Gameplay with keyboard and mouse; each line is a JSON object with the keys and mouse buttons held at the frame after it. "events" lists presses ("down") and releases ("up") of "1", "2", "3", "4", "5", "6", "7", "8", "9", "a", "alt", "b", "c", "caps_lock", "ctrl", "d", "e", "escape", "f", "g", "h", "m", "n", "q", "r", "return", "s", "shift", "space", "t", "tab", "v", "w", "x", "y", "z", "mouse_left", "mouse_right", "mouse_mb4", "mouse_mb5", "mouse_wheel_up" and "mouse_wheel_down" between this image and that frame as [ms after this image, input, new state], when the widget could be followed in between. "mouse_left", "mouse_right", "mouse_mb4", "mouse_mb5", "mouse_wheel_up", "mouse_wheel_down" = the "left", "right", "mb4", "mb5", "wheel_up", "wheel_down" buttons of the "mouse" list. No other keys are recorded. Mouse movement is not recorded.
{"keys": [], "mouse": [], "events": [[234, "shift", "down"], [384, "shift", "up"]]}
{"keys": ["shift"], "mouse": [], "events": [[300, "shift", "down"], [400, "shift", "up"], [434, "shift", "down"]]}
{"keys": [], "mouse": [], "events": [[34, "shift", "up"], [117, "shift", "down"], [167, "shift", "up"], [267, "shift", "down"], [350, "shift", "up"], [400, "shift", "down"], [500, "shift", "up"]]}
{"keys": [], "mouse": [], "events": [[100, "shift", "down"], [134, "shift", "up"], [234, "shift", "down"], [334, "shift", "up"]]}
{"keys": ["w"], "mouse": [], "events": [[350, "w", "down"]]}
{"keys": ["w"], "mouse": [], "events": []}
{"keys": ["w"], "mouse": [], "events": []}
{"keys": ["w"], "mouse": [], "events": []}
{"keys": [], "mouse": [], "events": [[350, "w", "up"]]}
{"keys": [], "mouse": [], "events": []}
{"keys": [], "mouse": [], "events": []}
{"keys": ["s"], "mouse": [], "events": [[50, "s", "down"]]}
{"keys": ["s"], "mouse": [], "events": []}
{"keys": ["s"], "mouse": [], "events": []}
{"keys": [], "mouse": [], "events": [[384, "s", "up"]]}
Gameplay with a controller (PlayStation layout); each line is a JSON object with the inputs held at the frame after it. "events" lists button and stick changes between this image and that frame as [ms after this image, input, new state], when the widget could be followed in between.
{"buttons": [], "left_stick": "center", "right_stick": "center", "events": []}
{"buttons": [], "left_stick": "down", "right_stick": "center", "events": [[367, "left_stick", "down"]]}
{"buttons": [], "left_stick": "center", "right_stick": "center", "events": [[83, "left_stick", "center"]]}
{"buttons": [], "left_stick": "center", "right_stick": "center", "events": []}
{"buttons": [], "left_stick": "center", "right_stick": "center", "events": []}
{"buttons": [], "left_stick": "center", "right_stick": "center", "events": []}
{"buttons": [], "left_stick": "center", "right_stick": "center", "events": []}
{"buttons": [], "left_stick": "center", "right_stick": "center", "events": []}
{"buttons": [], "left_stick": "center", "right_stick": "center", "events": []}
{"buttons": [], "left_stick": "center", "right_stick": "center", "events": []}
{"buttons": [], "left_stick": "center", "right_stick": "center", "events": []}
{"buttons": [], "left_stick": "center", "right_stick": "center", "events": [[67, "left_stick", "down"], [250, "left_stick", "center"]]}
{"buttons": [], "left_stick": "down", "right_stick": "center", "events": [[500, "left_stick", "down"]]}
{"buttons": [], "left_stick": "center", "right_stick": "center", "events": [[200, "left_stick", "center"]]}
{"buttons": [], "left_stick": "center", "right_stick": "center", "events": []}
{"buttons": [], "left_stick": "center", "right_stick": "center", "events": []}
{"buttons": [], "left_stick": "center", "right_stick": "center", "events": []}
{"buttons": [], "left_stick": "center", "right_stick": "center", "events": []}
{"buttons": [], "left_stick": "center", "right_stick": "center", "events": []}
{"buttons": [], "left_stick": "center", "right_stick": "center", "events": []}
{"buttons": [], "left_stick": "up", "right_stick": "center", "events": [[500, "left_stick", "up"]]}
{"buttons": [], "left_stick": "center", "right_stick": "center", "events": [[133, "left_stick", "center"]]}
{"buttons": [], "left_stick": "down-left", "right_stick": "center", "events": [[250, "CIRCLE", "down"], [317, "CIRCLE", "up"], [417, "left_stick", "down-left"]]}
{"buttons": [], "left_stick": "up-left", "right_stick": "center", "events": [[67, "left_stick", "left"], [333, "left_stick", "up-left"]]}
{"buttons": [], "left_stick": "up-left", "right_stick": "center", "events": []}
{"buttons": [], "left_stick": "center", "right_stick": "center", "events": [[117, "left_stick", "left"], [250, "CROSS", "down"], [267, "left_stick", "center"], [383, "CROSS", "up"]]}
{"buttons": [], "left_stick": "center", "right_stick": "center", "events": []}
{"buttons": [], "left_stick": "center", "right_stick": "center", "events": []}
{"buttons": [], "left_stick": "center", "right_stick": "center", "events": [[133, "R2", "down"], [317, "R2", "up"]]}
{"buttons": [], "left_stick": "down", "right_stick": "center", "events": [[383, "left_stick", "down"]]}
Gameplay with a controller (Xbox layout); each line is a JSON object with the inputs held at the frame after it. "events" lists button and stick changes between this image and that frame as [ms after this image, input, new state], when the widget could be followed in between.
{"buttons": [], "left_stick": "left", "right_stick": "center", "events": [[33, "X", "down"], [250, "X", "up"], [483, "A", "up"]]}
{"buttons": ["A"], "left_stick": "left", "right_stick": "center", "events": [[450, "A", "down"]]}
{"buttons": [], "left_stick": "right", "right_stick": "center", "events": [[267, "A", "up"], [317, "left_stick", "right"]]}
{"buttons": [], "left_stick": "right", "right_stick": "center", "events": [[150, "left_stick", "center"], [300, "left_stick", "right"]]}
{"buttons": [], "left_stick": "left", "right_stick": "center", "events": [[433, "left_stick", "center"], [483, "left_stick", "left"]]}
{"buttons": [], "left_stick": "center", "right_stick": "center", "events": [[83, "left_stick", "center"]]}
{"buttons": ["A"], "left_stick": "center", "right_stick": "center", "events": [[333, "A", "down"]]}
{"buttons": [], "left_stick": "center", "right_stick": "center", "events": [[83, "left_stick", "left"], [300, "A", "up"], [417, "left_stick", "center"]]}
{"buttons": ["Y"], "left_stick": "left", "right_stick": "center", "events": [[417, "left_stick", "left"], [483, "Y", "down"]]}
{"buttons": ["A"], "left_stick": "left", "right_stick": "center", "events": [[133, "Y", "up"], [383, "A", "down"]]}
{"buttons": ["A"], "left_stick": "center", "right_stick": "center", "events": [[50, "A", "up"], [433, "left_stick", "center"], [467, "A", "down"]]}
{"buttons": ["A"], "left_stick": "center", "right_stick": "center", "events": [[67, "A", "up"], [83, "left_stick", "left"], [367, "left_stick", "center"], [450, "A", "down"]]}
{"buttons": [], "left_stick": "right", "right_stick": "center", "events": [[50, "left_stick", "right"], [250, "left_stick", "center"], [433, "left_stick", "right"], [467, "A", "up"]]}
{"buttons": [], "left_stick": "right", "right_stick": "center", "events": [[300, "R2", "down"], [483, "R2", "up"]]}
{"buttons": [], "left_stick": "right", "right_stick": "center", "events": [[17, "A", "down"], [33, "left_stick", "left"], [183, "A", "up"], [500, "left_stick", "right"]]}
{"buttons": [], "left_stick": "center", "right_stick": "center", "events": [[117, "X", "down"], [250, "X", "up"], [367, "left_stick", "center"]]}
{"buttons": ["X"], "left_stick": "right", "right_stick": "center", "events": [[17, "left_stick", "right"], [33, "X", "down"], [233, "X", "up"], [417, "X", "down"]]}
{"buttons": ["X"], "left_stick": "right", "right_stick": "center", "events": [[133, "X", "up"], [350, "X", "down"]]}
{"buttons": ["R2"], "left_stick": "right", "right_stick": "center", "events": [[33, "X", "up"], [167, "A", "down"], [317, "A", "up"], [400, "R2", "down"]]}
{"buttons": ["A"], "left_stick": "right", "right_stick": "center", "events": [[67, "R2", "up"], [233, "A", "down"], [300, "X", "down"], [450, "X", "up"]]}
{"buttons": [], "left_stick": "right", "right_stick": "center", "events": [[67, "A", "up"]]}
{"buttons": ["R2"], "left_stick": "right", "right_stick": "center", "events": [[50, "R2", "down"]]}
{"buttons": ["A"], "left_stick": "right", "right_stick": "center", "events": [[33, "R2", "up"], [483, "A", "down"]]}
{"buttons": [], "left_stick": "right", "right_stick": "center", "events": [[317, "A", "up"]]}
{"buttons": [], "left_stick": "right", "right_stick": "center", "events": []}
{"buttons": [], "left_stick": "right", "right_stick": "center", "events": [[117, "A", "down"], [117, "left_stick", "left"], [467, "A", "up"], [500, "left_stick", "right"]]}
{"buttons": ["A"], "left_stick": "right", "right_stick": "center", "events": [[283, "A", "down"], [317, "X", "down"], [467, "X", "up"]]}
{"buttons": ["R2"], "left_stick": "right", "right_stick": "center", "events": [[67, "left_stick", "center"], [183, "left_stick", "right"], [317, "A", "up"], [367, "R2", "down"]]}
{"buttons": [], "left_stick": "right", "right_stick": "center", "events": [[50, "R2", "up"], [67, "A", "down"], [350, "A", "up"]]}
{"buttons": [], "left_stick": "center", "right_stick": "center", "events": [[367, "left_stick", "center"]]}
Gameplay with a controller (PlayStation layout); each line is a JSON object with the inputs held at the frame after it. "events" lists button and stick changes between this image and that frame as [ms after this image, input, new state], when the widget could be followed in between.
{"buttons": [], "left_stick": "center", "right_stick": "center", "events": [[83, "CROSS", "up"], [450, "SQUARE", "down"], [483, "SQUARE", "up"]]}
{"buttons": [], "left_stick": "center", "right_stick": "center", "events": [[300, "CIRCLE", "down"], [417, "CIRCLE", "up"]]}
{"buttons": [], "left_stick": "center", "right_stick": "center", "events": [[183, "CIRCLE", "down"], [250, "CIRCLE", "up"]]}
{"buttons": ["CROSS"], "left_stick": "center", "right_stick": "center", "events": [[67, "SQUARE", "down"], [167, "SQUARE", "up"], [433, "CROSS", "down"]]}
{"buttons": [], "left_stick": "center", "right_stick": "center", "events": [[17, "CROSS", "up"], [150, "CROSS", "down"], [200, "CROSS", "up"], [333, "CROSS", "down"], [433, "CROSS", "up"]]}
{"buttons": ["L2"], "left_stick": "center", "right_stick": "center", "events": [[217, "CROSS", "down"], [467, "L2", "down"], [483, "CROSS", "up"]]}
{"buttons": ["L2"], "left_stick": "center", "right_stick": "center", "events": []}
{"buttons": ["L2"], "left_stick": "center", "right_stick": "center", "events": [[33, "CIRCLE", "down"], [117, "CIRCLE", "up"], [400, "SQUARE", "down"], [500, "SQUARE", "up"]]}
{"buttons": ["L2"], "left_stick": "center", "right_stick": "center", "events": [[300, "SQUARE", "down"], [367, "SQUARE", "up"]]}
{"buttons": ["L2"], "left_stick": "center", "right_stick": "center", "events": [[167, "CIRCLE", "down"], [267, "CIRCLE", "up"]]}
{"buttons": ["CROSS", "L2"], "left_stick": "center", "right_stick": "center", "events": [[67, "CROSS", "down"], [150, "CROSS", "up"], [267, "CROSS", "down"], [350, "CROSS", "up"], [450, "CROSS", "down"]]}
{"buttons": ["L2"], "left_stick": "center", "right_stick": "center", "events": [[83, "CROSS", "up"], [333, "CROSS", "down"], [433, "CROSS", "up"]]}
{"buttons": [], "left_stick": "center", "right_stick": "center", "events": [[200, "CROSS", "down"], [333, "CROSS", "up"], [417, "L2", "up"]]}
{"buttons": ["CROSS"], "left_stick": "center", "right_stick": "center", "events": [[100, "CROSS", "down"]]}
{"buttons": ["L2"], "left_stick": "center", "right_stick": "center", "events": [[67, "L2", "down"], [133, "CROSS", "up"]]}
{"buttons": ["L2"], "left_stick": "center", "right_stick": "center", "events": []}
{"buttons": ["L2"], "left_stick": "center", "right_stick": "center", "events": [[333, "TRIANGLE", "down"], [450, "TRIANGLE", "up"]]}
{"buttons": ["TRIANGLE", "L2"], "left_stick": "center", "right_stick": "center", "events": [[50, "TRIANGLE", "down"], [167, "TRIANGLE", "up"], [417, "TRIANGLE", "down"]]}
# # # #
ACTIVITY »
Pull out every line of the entries that includes the word "TRIANGLE".

TASK SOLUTION »
{"buttons": ["L2"], "left_stick": "center", "right_stick": "center", "events": [[333, "TRIANGLE", "down"], [450, "TRIANGLE", "up"]]}
{"buttons": ["TRIANGLE", "L2"], "left_stick": "center", "right_stick": "center", "events": [[50, "TRIANGLE", "down"], [167, "TRIANGLE", "up"], [417, "TRIANGLE", "down"]]}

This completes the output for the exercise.